Govt urged to intervene to save death row man
The Government has been asked to intervene immediately in the case of a black man on death row for 28 years in the US.
Roger Collins, aged 46, who suffers from an intellectual disability, is under a death sentence in a Georgia prison for killing his girlfriend in 1977.
Irish supporter Billy Colbert today called on Foreign Affairs Minister and special UN envoy Dermot Ahern and EU Ambassador to Washington John Bruton to use their influence to commute Mr Collins’ sentence.
Mr Colbert, a former soldier from Portlaoise, also asked the Oireachtas Sub-Committee on Human Rights to write to the State Governor of Georgia on the issue.
“Not to do something would be an insult to him and his family. He is totally in limbo. He is the second-longest prisoner on death row in the state of Georgia,” he said.

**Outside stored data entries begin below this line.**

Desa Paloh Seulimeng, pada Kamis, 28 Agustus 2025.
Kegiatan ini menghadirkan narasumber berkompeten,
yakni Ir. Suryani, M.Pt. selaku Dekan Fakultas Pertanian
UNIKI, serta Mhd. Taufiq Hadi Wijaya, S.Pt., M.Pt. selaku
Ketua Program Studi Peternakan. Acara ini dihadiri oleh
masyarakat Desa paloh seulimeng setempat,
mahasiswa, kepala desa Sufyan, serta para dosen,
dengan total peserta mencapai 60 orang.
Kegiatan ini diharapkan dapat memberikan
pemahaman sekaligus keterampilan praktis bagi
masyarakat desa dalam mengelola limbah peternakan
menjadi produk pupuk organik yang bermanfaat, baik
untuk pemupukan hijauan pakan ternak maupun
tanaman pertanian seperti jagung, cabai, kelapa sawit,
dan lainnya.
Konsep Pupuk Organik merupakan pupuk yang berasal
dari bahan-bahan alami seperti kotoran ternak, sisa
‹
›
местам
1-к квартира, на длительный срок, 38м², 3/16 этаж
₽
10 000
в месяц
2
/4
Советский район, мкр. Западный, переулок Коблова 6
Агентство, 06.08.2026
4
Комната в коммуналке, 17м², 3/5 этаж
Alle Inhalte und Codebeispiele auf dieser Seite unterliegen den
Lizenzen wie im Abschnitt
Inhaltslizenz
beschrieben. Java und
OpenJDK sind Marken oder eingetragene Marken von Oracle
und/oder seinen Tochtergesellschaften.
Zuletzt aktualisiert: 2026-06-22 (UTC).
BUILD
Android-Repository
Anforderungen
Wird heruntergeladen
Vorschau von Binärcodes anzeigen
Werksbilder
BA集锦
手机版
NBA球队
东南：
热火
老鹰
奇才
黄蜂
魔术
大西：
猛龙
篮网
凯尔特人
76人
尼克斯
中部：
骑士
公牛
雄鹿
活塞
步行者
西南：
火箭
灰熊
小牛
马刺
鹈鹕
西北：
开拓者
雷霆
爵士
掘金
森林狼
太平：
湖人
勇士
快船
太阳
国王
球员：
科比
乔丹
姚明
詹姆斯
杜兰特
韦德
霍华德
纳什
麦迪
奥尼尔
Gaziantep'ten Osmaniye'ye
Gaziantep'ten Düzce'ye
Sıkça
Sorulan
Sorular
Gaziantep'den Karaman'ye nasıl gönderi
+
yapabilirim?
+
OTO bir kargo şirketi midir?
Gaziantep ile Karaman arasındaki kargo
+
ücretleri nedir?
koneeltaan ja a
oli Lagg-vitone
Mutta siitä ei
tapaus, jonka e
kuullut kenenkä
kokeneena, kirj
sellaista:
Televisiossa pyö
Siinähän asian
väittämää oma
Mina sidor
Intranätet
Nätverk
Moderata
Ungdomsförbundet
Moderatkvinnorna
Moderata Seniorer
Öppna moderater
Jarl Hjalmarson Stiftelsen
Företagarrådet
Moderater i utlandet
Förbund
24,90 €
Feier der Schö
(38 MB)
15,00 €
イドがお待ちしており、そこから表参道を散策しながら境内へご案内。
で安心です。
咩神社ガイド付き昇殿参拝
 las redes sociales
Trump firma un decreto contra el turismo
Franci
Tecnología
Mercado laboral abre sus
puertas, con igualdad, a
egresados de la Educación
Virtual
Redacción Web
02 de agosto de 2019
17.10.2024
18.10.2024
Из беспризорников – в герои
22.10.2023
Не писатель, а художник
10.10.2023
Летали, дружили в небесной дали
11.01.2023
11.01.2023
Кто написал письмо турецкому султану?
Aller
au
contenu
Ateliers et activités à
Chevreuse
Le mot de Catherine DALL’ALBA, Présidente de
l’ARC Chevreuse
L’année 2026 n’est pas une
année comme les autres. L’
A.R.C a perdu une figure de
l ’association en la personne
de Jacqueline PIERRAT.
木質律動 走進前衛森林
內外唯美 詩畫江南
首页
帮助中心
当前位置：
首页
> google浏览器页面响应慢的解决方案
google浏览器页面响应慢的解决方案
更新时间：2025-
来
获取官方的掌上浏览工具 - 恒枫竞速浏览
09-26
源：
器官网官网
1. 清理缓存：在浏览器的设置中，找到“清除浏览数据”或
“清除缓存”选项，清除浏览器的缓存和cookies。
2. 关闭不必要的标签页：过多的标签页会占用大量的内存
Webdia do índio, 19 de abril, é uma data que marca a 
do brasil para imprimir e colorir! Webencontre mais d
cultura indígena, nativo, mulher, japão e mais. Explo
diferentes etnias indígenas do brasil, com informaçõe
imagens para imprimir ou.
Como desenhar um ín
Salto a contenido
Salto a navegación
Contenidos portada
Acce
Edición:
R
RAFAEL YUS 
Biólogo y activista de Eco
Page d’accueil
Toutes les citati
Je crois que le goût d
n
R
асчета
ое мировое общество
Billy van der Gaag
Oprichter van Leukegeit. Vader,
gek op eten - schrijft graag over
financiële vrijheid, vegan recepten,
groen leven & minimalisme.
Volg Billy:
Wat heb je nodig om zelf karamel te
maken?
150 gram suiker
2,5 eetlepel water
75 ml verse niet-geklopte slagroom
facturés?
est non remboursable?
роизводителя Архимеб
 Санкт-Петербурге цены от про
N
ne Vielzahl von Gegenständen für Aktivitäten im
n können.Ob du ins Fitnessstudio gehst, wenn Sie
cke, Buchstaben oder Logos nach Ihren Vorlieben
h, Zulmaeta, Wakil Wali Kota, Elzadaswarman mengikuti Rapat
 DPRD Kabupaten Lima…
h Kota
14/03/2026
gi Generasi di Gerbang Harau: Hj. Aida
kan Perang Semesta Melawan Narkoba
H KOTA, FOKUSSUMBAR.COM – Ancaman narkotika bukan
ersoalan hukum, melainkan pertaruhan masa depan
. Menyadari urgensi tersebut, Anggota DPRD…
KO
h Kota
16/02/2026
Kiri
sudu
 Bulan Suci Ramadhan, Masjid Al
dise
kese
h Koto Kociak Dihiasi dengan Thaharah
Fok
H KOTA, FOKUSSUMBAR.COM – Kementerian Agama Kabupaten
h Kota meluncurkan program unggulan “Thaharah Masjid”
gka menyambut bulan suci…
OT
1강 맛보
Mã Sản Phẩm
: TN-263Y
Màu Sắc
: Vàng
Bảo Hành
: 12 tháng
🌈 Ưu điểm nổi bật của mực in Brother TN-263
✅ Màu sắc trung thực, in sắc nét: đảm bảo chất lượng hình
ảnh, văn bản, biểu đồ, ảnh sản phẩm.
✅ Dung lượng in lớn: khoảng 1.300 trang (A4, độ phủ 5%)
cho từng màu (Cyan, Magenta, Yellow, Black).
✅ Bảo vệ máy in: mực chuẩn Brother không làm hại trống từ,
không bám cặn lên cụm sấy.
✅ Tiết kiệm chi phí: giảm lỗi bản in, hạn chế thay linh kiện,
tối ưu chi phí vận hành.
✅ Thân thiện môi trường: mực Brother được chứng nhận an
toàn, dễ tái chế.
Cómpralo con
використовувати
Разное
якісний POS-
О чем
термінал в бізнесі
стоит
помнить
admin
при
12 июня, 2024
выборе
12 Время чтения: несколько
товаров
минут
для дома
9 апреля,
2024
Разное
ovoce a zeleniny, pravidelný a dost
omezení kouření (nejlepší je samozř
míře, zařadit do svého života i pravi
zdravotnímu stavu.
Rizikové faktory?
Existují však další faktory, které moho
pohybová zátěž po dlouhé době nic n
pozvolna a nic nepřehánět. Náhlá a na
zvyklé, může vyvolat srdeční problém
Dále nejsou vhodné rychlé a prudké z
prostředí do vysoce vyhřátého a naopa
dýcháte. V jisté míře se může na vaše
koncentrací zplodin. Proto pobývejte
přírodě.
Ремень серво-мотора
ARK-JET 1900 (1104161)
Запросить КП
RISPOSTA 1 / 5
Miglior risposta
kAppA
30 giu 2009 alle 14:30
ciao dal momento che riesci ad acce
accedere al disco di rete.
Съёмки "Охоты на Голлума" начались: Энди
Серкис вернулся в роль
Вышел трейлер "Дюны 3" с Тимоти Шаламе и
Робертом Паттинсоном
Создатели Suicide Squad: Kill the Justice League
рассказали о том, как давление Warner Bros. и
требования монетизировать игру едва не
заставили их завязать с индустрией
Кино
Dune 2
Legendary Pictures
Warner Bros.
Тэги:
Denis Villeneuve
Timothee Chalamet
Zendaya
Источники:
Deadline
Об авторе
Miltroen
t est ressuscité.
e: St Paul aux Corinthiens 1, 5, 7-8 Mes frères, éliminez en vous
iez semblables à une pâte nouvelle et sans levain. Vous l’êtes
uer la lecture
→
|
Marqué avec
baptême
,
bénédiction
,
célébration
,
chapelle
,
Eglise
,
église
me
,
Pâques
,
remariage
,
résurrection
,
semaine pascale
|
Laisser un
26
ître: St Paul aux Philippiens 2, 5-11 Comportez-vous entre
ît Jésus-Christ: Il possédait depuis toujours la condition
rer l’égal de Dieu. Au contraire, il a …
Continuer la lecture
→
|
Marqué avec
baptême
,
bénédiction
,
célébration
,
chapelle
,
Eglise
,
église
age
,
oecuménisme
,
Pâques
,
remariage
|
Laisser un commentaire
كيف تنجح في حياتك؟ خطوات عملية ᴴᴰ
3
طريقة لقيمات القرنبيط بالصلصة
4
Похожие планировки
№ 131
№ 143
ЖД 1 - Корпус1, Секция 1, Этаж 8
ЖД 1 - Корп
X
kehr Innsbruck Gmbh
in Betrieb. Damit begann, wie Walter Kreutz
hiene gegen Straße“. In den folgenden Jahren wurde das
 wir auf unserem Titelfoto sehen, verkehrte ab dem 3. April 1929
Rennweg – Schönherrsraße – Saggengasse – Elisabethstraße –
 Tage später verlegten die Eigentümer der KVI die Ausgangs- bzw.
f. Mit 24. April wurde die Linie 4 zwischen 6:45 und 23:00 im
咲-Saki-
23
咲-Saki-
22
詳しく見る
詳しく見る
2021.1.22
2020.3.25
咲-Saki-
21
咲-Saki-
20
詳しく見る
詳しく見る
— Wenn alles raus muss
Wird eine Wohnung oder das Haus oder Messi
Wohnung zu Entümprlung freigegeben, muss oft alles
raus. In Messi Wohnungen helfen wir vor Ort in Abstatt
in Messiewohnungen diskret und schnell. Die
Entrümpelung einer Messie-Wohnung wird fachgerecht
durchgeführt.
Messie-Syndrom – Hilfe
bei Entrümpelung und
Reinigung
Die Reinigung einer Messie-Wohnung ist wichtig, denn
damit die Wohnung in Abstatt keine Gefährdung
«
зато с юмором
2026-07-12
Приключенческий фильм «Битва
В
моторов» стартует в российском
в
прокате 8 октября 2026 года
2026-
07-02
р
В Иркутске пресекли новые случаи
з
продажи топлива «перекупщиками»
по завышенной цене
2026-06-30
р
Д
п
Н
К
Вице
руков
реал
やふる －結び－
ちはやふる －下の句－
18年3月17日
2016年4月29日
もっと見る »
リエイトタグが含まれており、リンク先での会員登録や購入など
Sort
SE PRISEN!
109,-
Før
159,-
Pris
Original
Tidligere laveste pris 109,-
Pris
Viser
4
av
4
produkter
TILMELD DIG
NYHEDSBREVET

In the mid-1990s, Mr Colbert became penpals with Mr Collins who was illiterate when he was convicted but has since taught himself to read and write in prison.
Mr Colbert said today that Mr Collins has received five premature “death calls” when he would be prepared to go to the electric chair.
“This type of barbaric treatment amounts to nothing less than torture,” he said.
Committee chairman Senator Paul Bradford asked “where in that awful conveyor belt” was Mr Collin’s death sentence now listed.
Mr Colbert replied that he believed that the authorities “wanted him to fade away so they wouldn’t have to execute him”.
Mr Collins, who denies killing his girlfriend, is currently in poor health after recently undergoing eye surgery, the committee heard.
Mr Bradford agreed that the committee would make written representations to Mr Collins’ lawyers and also send a “strongly-worded letter” to the State Governor.
In addition, Mr Bradford said he will look at a mechanism that will allow a committee member to visit Mr Collins in prison.
Mr Colbert said that Ireland and EU countries all had a role to educate others on the futility of the death penalty as a form of criminal punishment.
The former Defence Forces officer, who has visited Mr Collins several times, is due to visit him again in October.
Irish people removed all references to the death penalty in the Irish Constitution by referendum in June 2001.
The last occasion on which a state execution took place in this country was in 1954.